The government has today approved plans to provide €150 million of funding over the next 10 years towards a new Trinity technology campus.
The new campus is to be located on Grand Canal Quay, where College already own an area of land. The site is close to the offices of several multinational tech companies in the area of Dublin referred to as the Silicon Docks.
The development of the new campus is to make up part of the formation of a “Grand Canal Innovation District” in the area, which will aim to encourage interaction between Irish and multinational companies, academic researchers from both Irish and international universities, venture capitalists, and start-ups.
The district will be developed over a 10-year time span and it is estimated will cost around £1 billion, the majority of which is to be provided by developers, Trinity, and philanthropic and corporate grants and donations.

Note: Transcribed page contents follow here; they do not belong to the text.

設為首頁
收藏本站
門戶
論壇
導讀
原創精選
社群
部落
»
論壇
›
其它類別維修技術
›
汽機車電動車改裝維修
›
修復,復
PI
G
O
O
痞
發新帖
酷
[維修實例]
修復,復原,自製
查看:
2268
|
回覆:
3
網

However, Trinity hopes to see the opening of an innovation hub in the area as early as 2020, which it says will provide space for early stage start-ups, research active corporates, and a dedicated programme of activities for people who live in the local community.

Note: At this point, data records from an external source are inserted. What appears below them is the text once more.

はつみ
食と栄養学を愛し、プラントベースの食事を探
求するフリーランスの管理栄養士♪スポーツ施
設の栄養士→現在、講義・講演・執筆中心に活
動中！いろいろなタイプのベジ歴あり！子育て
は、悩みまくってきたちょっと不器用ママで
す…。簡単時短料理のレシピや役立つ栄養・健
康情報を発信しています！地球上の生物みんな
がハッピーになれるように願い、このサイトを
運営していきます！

Welcoming the announcement today from the government of €150 million to go towards the project, Provost Patrick Prendergast said that public funding was crucial to unlock investment and support from the private sector.

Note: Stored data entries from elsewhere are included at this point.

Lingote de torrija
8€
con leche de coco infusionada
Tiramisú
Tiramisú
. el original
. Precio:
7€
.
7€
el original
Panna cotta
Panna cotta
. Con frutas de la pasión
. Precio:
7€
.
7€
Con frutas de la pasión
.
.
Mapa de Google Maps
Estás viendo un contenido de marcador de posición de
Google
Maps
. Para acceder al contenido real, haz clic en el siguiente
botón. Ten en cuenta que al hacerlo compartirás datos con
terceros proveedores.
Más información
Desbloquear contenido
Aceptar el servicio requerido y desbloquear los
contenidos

He stated that “Ireland’s ability to continue to attract investment and grow its own successful global businesses is intrinsically linked to the amount of research and innovation originating from within the country. We have seen from other cities around the globe that innovation districts help to raise the amount of research undertaken in a country and that research universities are the key determining factor in ensuring that research and innovation is nurtured and fostered.”
The provost added that Trinity’s new campus “will be dedicated to ensuring the success of the district” and will become “a focal point” for the new district, “creating a space where other universities, start-ups, funders and established businesses can come together to drive innovation”.
Dr Diarmuid O’Brien, Chief Innovation and Enterprise Officer at Trinity, compared the Grand Canal Innovation District to other dedicated innovation hubs around Europe, stating that it will “change Ireland’s story just as Station F has transformed the international view of Paris as a location for start-ups or the Crick Institute has established London as the global leader in Life Sciences”.
Trinity have also suggested that establishing the district will help position Ireland for future investment in what they describe as “an unsettled post-Brexit environment”.